Circulating tumor DNA (ctDNA) is a critical biomarker
for early
tumor detection. However, accurately quantifying low-abundance ctDNA
in human serum remains a significant challenge. To address this challenge,
we introduce a bimodal biosensor tailored for detecting the epidermal
growth factor receptor (EGFR) mutation L858R in specific nonsmall
cell lung cancer (NSCLC) patients. This biosensor utilizes dual CRISPR-Cas12a
systems to quantify the target via fluorescence and electrochemical
signals. In our system, the EGFR L858R exhibits resistance to digestion
by the restriction enzyme MscI, which activates the first CRISPR-Cas12a
protein and inhibits the binding of magnetic beads with fluorescein
(FAM)-labeled hybridization chain reaction (HCR) products, thereby
reducing the fluorescence signal. This activation also inhibits the
cleavage activity of the second CRISPR-Cas12a protein, allowing the
electrode to sustain a higher electrochemical signal from nanomaterials.
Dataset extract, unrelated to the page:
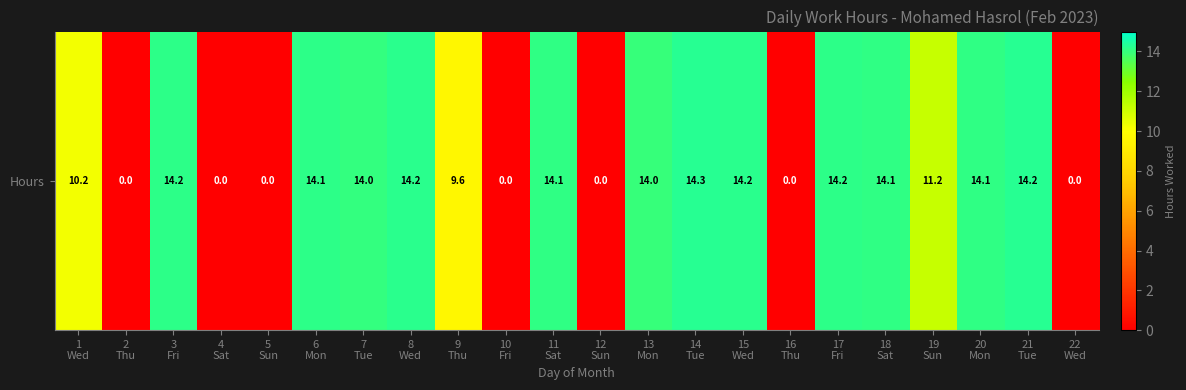

Between 14
Tue and 7
Tue, which is larger?

14
Tue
The wild-type EGFR (wt EGFR) produces the opposite effect. Consequently,
the concentration of EGFR L858R can be accurately quantified and verified
using both fluorescence and electrochemical signals. The biosensor
offers a dynamic detection ranging from 10 fM to 1 μM, with
a detection limit of 372 aM. It demonstrates excellent specificity,
reproducibility, stability, and recovery rates. Moreover, the sensor’s
enhanced analytical sensitivity highlights its critical role in biosensing
applications and early disease diagnosis.